Harry, Sam, and the Incredible Vanishing Woman

Here’s what I’ve been thinking lately. What are your thoughts about the Supreme Court nominations?

The cartoon got me thinking. The one with President Bush looking at a free-falling Harriet Miers and saying something like “Somebody had to take the fall, Harriet”, and Miers in mid-air smiling and saying something like “You’re still the very best president that ever was!”

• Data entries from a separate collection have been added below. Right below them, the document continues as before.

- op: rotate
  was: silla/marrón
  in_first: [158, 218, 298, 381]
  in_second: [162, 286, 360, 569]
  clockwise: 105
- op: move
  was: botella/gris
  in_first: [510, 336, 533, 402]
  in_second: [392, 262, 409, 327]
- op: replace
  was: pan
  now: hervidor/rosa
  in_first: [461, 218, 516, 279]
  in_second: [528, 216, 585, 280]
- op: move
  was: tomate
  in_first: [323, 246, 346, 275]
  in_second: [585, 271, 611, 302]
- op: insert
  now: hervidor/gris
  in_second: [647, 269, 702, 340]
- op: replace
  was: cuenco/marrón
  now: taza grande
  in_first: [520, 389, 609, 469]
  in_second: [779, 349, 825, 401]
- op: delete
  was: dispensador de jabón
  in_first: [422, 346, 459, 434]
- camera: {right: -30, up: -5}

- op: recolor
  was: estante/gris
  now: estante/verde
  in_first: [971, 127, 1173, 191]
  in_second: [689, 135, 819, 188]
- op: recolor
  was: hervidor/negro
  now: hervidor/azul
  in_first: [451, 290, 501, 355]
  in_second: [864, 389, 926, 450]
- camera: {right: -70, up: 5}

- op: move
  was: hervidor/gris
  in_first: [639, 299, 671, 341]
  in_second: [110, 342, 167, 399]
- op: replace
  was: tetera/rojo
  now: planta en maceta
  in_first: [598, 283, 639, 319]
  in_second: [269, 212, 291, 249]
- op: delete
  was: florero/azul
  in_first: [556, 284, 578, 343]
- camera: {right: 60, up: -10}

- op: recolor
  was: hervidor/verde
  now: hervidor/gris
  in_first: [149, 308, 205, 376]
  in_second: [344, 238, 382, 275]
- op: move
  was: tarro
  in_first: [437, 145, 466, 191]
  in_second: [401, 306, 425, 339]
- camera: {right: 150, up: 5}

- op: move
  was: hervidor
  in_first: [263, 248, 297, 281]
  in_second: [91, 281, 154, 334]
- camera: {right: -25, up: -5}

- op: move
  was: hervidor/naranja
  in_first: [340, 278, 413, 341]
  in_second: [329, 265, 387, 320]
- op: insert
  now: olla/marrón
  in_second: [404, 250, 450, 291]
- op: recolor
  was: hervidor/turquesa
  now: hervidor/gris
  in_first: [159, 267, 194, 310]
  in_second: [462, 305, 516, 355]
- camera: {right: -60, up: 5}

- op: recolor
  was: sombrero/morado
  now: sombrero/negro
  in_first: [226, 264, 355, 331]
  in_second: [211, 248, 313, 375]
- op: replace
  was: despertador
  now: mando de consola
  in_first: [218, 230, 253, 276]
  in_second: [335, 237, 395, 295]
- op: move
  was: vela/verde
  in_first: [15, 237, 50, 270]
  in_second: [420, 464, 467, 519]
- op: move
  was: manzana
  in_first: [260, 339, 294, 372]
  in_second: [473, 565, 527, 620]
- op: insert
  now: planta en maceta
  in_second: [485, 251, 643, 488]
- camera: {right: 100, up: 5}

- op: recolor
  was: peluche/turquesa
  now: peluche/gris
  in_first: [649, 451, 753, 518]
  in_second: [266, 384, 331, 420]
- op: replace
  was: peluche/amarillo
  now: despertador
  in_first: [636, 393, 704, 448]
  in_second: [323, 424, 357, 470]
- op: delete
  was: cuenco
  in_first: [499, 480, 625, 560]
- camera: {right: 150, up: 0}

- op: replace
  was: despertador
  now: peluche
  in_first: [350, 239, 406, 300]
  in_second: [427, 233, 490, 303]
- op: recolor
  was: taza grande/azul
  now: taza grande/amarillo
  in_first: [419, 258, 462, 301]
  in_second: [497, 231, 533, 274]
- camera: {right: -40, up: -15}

Except for her legal career and the fact she never married, Miers is the very archetype of the 1950’s ideal woman: deferential to men yet cheerfully ready to do their bidding, self-effacing, focused on the minutiae rather than the big problems of the world, a little dowdy in her dress as appropriate for her age, churchgoing. She’s the perfect back-to-the future woman precisely because it can be said that she is professionally accomplished but still has those traditional hierarchical family values that the right-wing loves so much.

So then, why didn’t the right love Harriet Miers? Why was her nomination killed by her own while the Democrats played ‘let’s you and her fight” and watched, smiling, from the sidelines as she went down in flames and bobbed right back up ready to help with the nomination of the next nominee?

Was she just a stalking horse from the beginning, a set up for failure so she could be superseded by Bush’s appointment of a more reliably far(ther) right justice, such as Samuel Alito seems to be? Was she an example of the worst kind of affirmative action—in which a member of a disadvantaged group is appointed to a position for which he or she is eminently unqualified so that when the inevitable failure occurs those in power can say “See, I told you so.”, and proceed to appoint someone else of their own advantaged group? Or was it something even more difficult to define because it is more insidious—the story of the incredible disappearing woman? The story that has repeated itself over and over in history every time women have ascended in power and influence? Is the covert message in the right’s opposition to Miers rooted in the deep-seated misogyny that underpins the vicious backlash that has hamstrung the feminist movement?